The company and its political supporters have put enormous pressure on the NSW Independent Planning Commission (IPC) to endorse the Narrabri project. The NSW government has backed the development fully. Federal Energy Minister Angus Taylor has strongly backed it too.
Even as the commission was deliberating on its verdict, Morrison listed it as one of 15 projects of national significance that should be accelerated under federal environment laws.
“It has had political support at the highest level,” says Mark Ogge, principal adviser to progressive think tank The Australia Institute.
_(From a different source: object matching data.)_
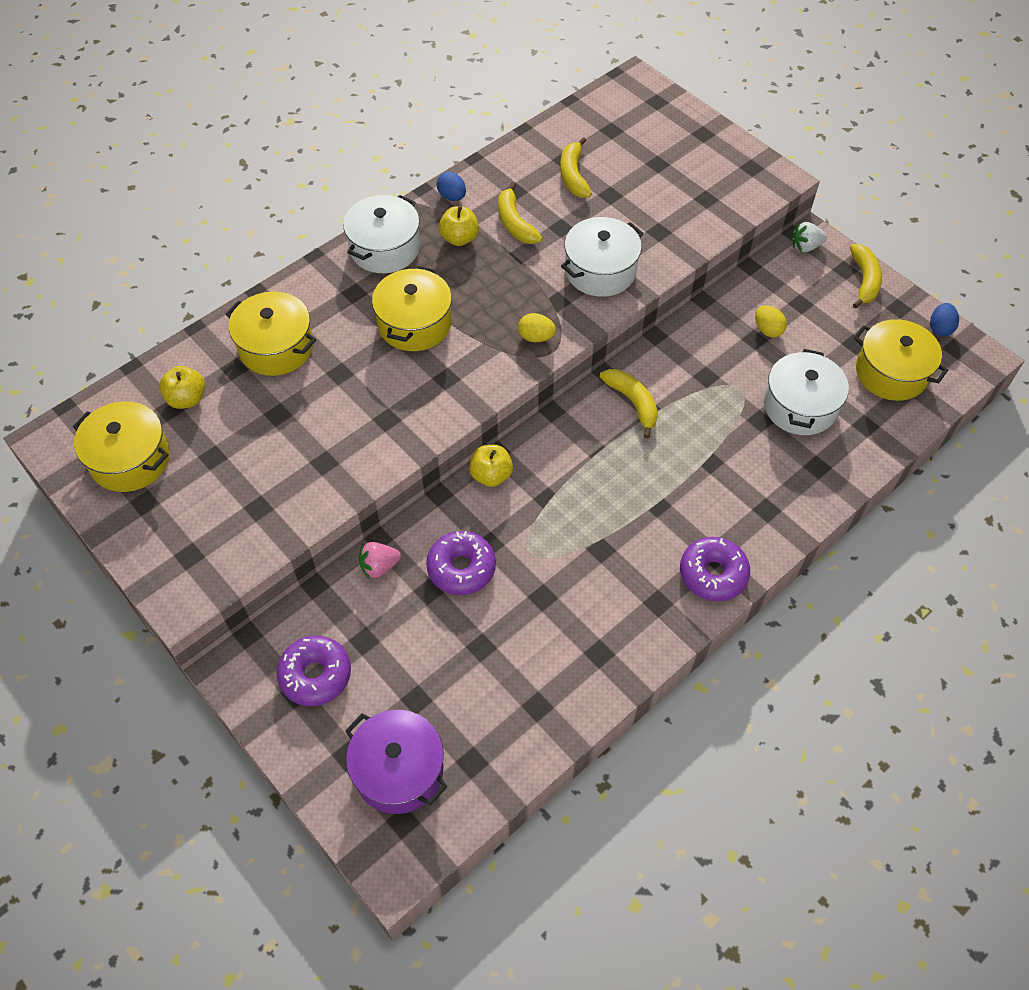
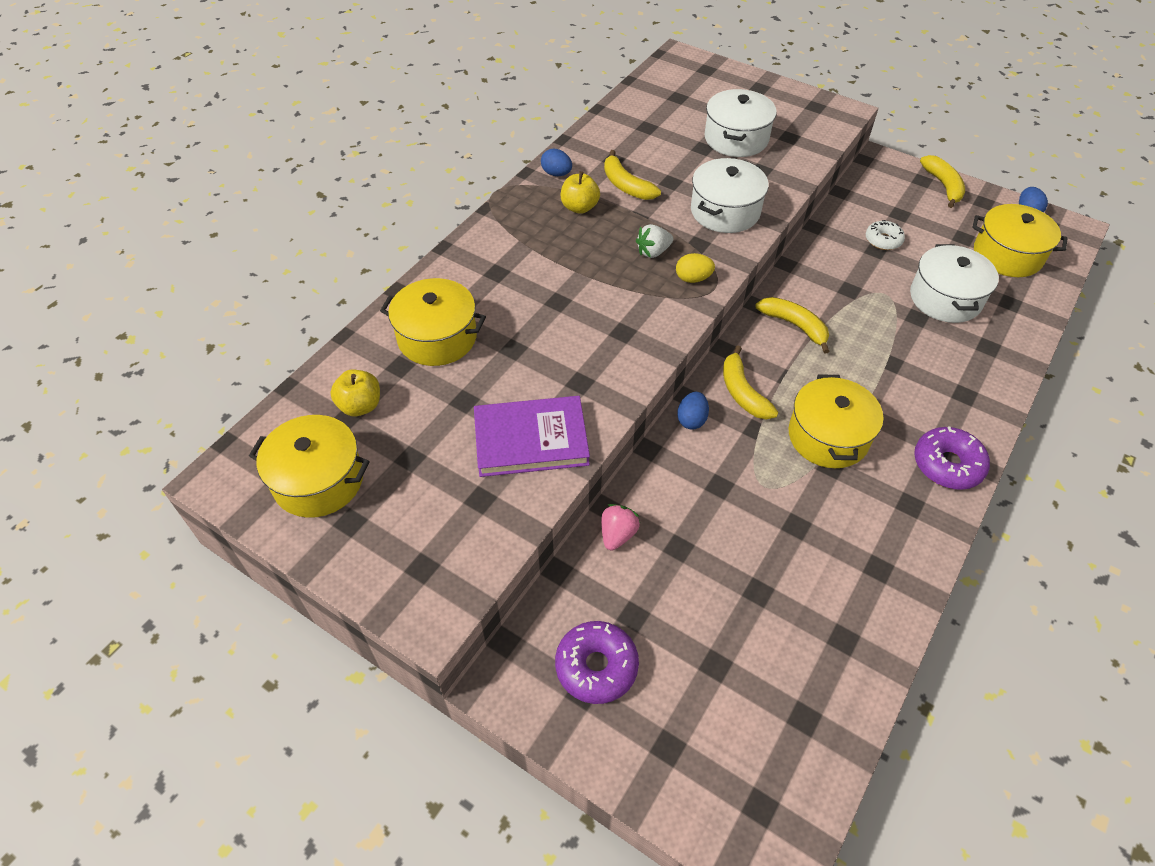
camera: 15 degrees left, 5 degrees down
white pot [343,195,420,273] -> white pot moved to [704,89,777,157]
purple pot [345,710,447,814] -> none
pink strawberry [359,542,401,579] -> pink strawberry turned 150 degrees clockwise [601,504,640,550]
yellow pot [372,266,452,351] -> yellow pot moved to [789,375,883,468]
purple donut [426,531,496,595] -> none
yellow apple [469,445,513,487] -> blue egg [677,392,709,430]
yellow banana [560,137,592,198] -> yellow banana moved to [723,345,778,419]
yellow egg [755,305,787,337] -> white donut [866,220,905,250]
white strawberry [792,222,827,252] -> white strawberry moved to [636,224,673,258]
none -> purple book [474,396,590,477]

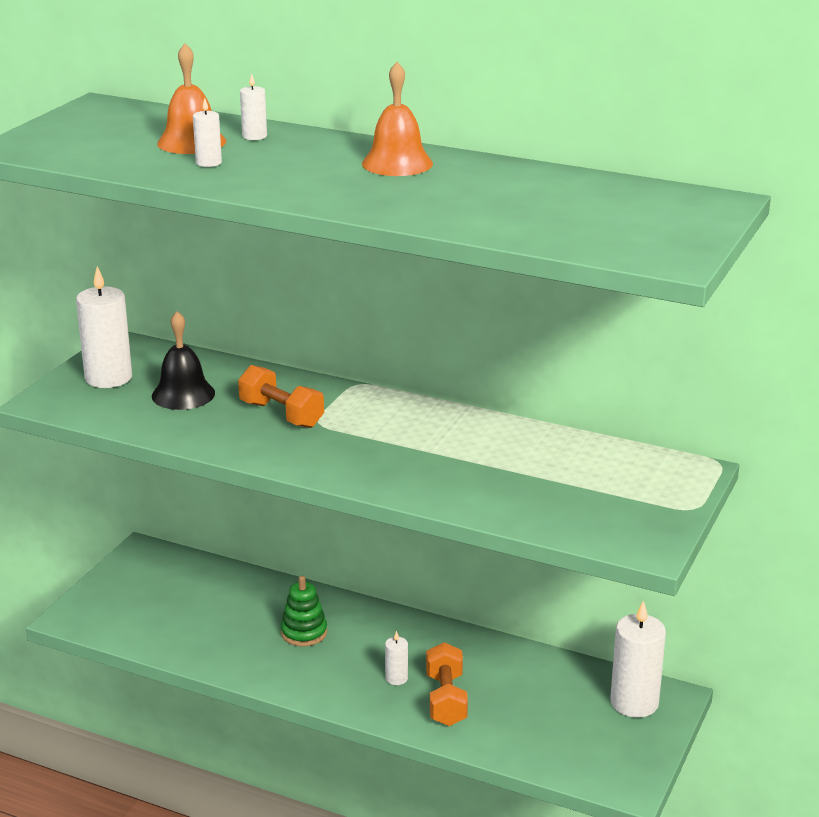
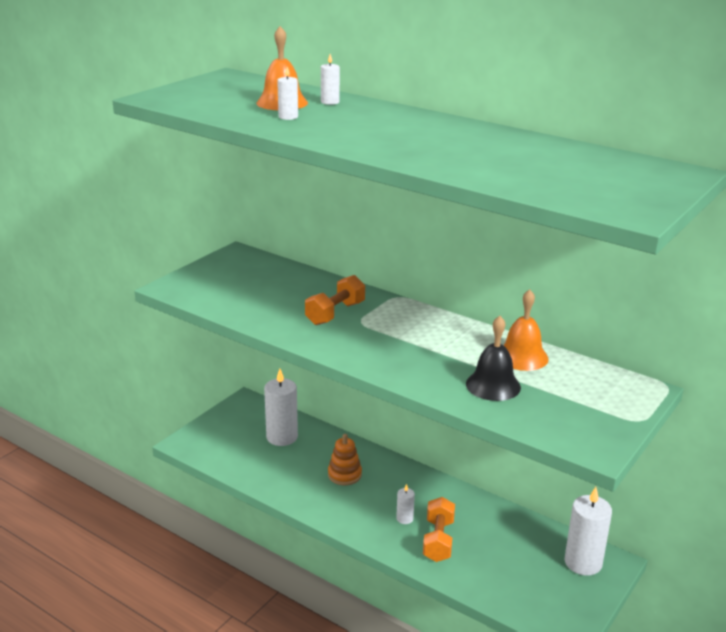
camera: 10 degrees right, 0 degrees up
white candle [76,266,132,388] -> white candle moved to [264,369,298,446]
black bell [152,311,215,410] -> black bell moved to [466,316,521,401]
orange dumbbell [238,365,324,428] -> orange dumbbell turned 75 degrees clockwise [305,275,365,325]
green stacking toy [281,576,327,646] -> orange stacking toy [328,434,362,485]
orange bell [362,62,433,176] -> orange bell moved to [504,289,549,371]

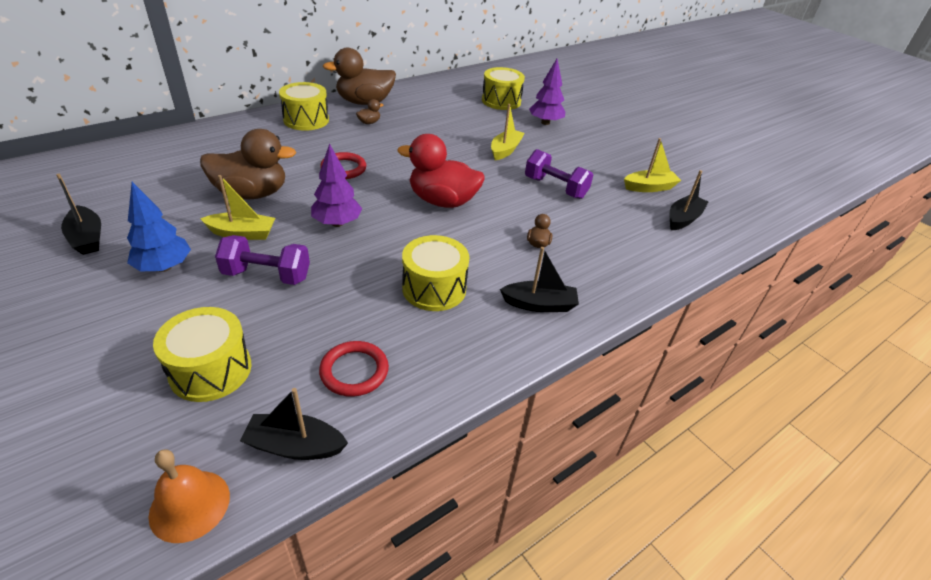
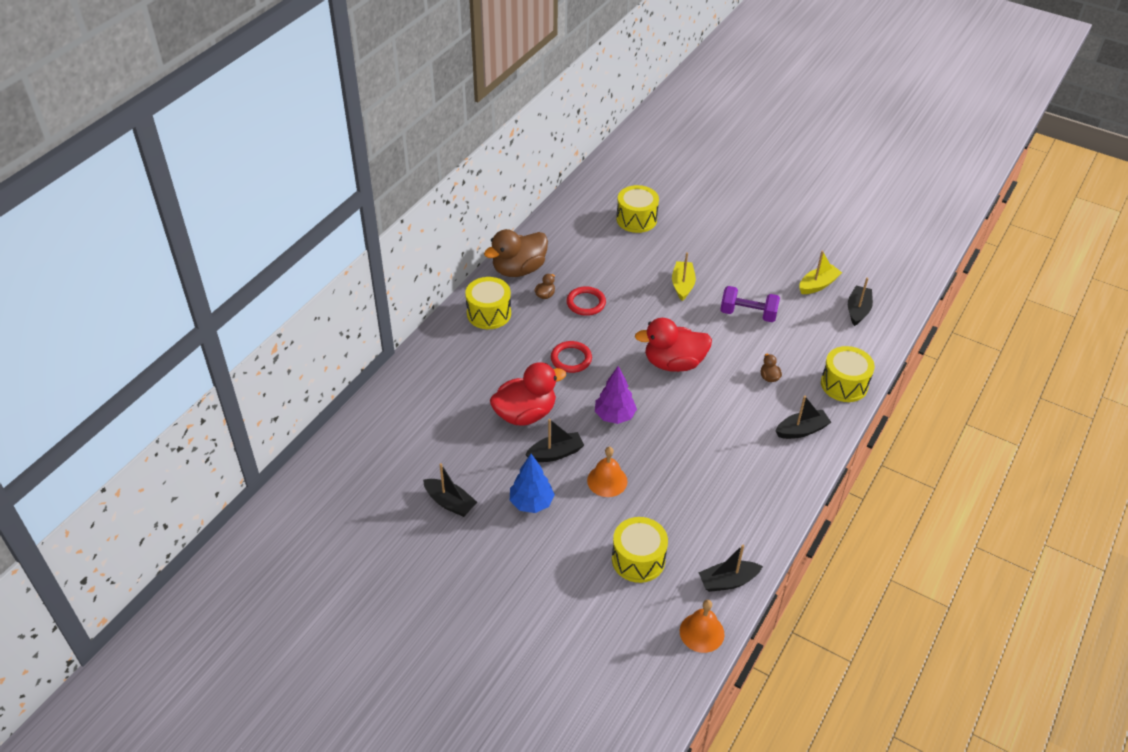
camera: 20 degrees left, 5 degrees up
brown duck [200,129,296,199] -> red duck [490,362,566,426]
yellow boat [200,175,275,240] -> black boat [525,419,584,462]
purple dumbbell [215,235,310,285] -> orange bell [587,447,628,497]
red ring [319,341,389,397] -> red ring moved to [566,286,606,316]
yellow drum [402,235,469,311] -> yellow drum moved to [821,346,875,402]
purple tree [529,59,565,125] -> none

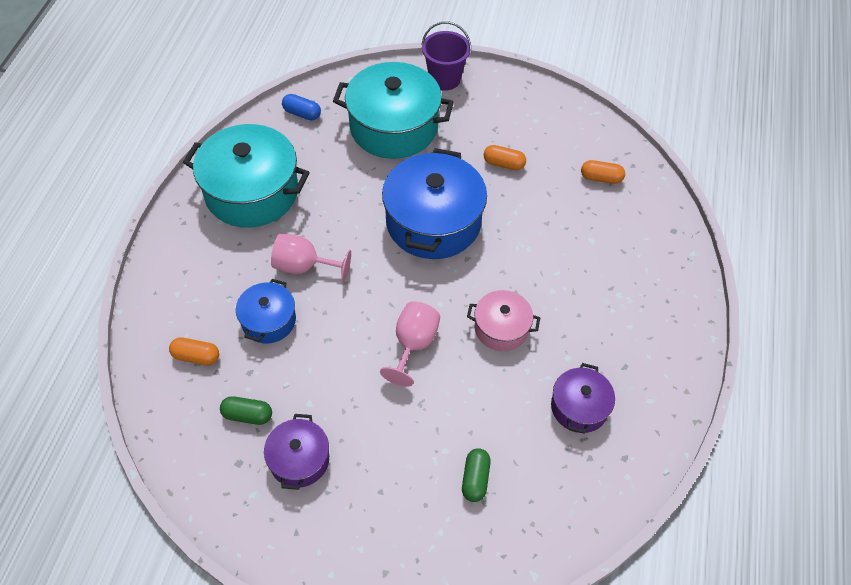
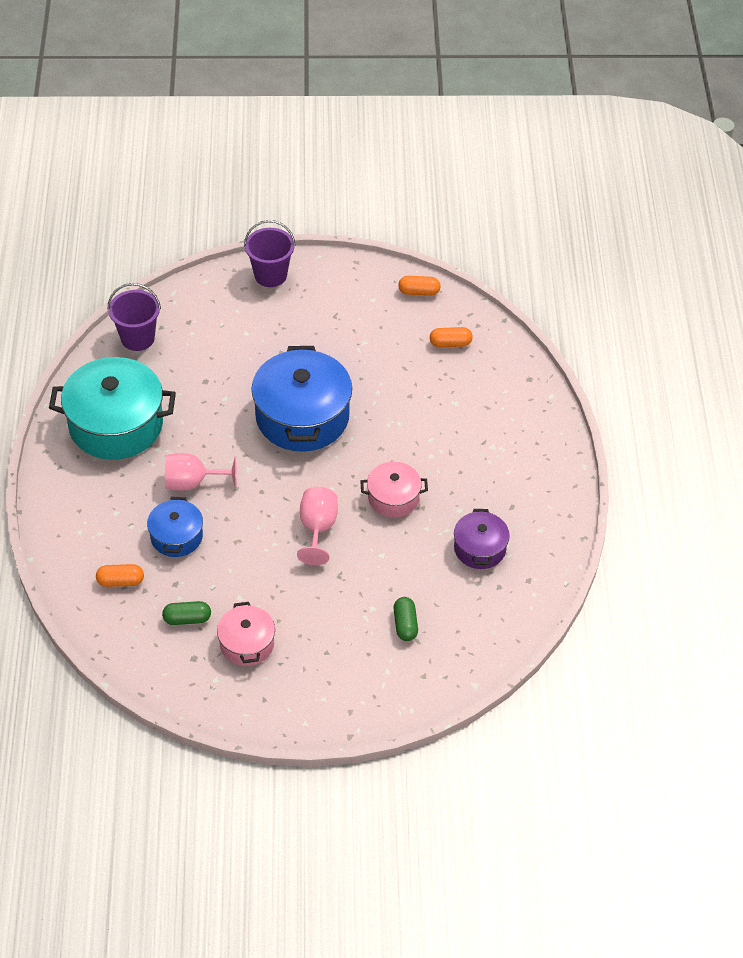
camera: 15 degrees left, 5 degrees down
purple pot [264,414,329,490] -> pink pot [217,602,275,666]
blue capsule [282,94,321,120] -> purple bucket [108,283,161,351]
turquoise pot [333,62,454,159] -> none
orange capsule [484,145,526,170] -> orange capsule moved to [398,276,441,296]

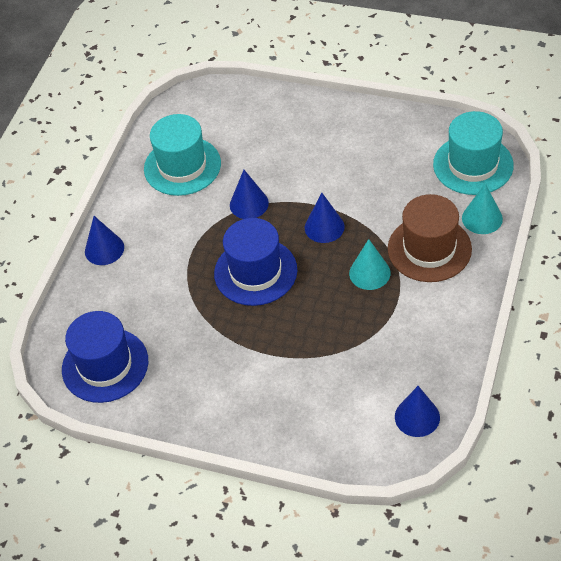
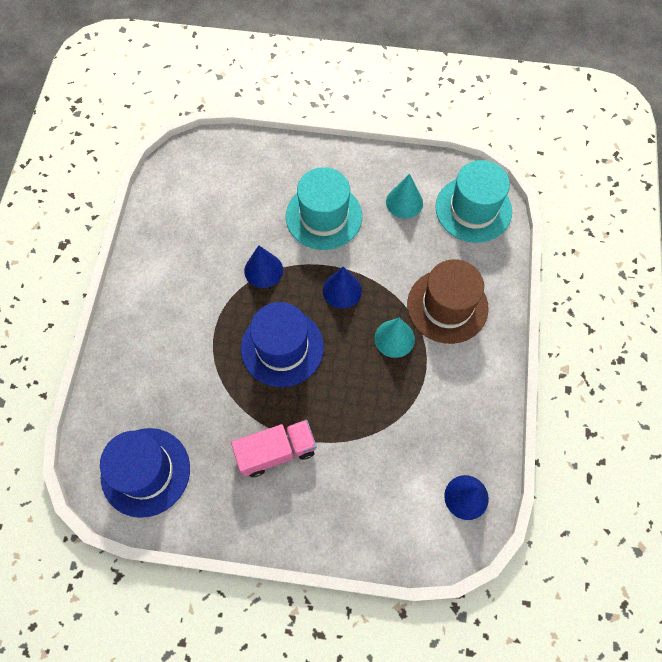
camera: 15 degrees left, 15 degrees up
blue cone [85,216,124,265] -> none
turquoise hat [144,114,221,196] -> turquoise hat moved to [286,167,362,250]
turquoise cone [462,183,503,234] -> turquoise cone moved to [386,174,423,219]
none -> pink truck [231,420,317,477]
Santos is used to getting its way. Since its origin as the SA-owned Northern Territory Oil Search more than 60 years ago, it has maintained strong connections to government, giving it access to powerful decision-makers.
“It has an incredible amount of support from governments, partly because it spends a lot of money on lobbying and gets access to government ministers and other government officials, but also because it tells a story that gas is needed,” Ogge says.
One early champion was Martin Ferguson, who as federal resources and energy minister helped spruik Santos’ Gladstone project in Queensland in 2010.
Within months of retiring from politics, Ferguson joined the advisory board of the Australian Petroleum Production and Exploration Association, the lobby group representing Santos and the oil and gas industry.
As the war over coal seam gas heated up, the revolving door continued to spin. By 2015, Santos had hired two former federal ministerial advisers and a former adviser to the NSW resources minister. By 2018, according to one analysis, Santos had hired 16 former senior government staffers, more than any other fossil fuel company in Australia.
Ferguson’s former chief of staff Tracey Winters was one of them, becoming the company’s head of government and public affairs in 2017.
Network of operators
Santos’ vast network of political operators has allowed it to tap into high-ranking decision-makers and snap into action at every crisis.
Its political power was famously on display when it convinced the Queensland government to open the Gladstone LNG export terminal in 2010, claiming it would not affect gas prices and would not take gas from Australian consumers.
Documents obtained by Four Corners at the time revealed an environmental approval process that was “rushed, made with insufficient information, and put commercial considerations above environmental ones”.
Whistleblower Simone Marsh claimed Santos’ application was lacking substance, with little hard data on where the wells or pipelines were going or potential environmental impacts.
“They put huge pressure on the Queensland government at the time, when the project was being approved in 2010,” Ogge says.
“That decision has cost Australian manufacturers and gas consumers billions and billions of dollars. It’s tripled gas prices in Australia.
“For every dollar that is paid for gas, there is now a dollar less for manufacturers and consumers and a dollar more for Santos.”
The company’s political firepower was also on display last year when it pressured the Western Australian government over new zero-carbon emission guidelines, issued by the state’s Environmental Protection Authority (EPA).
The guidelines were scrapped just days after a high-powered meeting between oil and gas executives, including Santos CEO Kevin Gallagher and Premier Mark McGowan. McGowan rang the EPA shortly after the meeting imploring it to revisit the guidelines.
It followed weeks of mounting pressure on the EPA to scrap the guidelines, including front-page stories in The West with the environment minister calling the project a “jobs killer”.
Santos declined to comment on its political reach. It said the Narrabri process had been “comprehensive, transparent and inclusive”. But director of climate and environment at the Australasian Centre for Corporate Responsibility, Dan Gocher, said Santos was able to play the game better than most.
“You’ve got vested interests leaning on what are supposed to be independent bodies,” he says. “It does feel a bit rigged.”